Le corps thérapeute

Il existe une interaction constante entre le corps et l’esprit.

Nos émotions, nos croyances, nos pensées, notre imaginaire influencent notre corps et parfois le perturbent par l’expression de somatisations.

De même, un esprit apaisé influence notre corps et le stimule.

Mais de quel corps parlons-nous ?

Si notre approche donne au corps une place centrale, elle est d’abord orientée vers le corps intérieur.

On y accède par l’écoute attentive de nos sensations et de nos émotions, comme en méditation.

Par cette conscience corporelle profonde, notre corps peut devenir notre meilleur thérapeute.

Être appliqué et à l’écoute de nous-même, constitue progressivement une voie royale de libération.

L’écoute de nos sensations intérieures et de nos sensations émotionnelles sera privilégiée.

Régulation énergétique et psychique

Selon les cas, les personnes blessées psychiquement sont en stase (blocage) ou en tension énergétique.

Par un toucher accueillant et bienveillant, ces excès peuvent être réajustés dans le corps, et simultanément dans l’esprit.

Nous rendons cette énergie fonctionnelle de façon naturelle.

Le corps comme refuge

Lorsque nos émotions s’emballent, notre cerveau a besoin de stabilité intérieure et d’un appui solide.

Notre charpente osseuse, notre squelette est ce qu’il y a de plus solide en nous.

Il constitue notre sécurité première, comme la roche en bordure de mer.

Il va servir de tiers entre nous et notre souffrance.

Une fois que le cerveau expérimente cette base solide, il lâche la fixation mentale et les débordements émotionnels.

Il y a décrue émotionnelle, ou éveil énergétique.

Le corps, écrin de notre partie intacte

Il y a une limite à notre souffrance, même si nos émotions et notre imaginaire l’ignorent.

Par la conscience corporelle profonde du corps, nous pouvons accéder à cette partie pure et cristalline dissimulée à l’intérieur de nous.

Alors que les mémoires douloureuses s’installent dans les muscles, les cartilages et les tissus, elles n’atteignent pas une couche subtile enfouie dans la profondeur de l’os.

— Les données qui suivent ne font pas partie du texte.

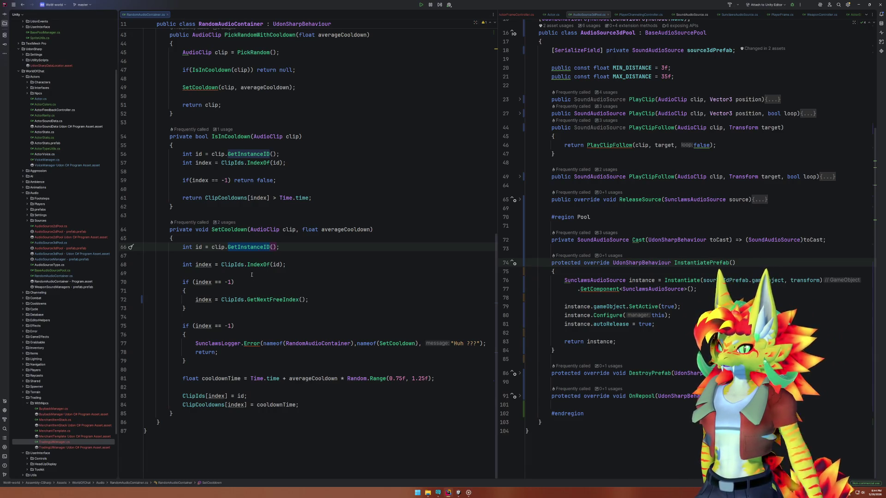
Check how ClipIds and id are used within SetCooldown.
{"action": "left_click", "coordinate": [238, 264]}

C’est dans cette couche que la Force Primordiale (que Wilhelm Reich nomme bouillonnement de vie) est très concentrée.

Le plus souvent, nous en sommes éloignés ou coupés.

Notre corps connaît l’issue

Parfois la souffrance nous égare, nous perd. Nous sommes emprisonnés, sans direction de vie. Notre couche intacte est inaccessible.

La souffrance reste mystérieuse et pourtant, paradoxalement, elle peut contenir un message au sens énigmatique dissimulé au plus profond. Elle peut être envisagée comme un rébus à décoder.

Par l’écoute intérieure du corps et ses réactions, les choses vont progressivement s’ordonner, faire sens.

À partir du corps, l’issue va se dégager.

Au final, c’est souvent le corps qui sait et qui conduit.

Le corps favorise le changement

Quand on touche le corps et en particulier l’os profond, l’énergie dérange les structures défensives installées qui freinent l’énergie vitale.

Si elles se présentent, elles sont prises en compte, ajustées.

Une fois intégrés dans le corps, les changements vont se manifester dans la vie concrète.

 

Le corps thérapeute est un allié de choix pour notre évolution et notre possible guérison.

Son apport peut enrichir d’autres démarches thérapeutiques dans lesquelles les personnes sont déjà engagées.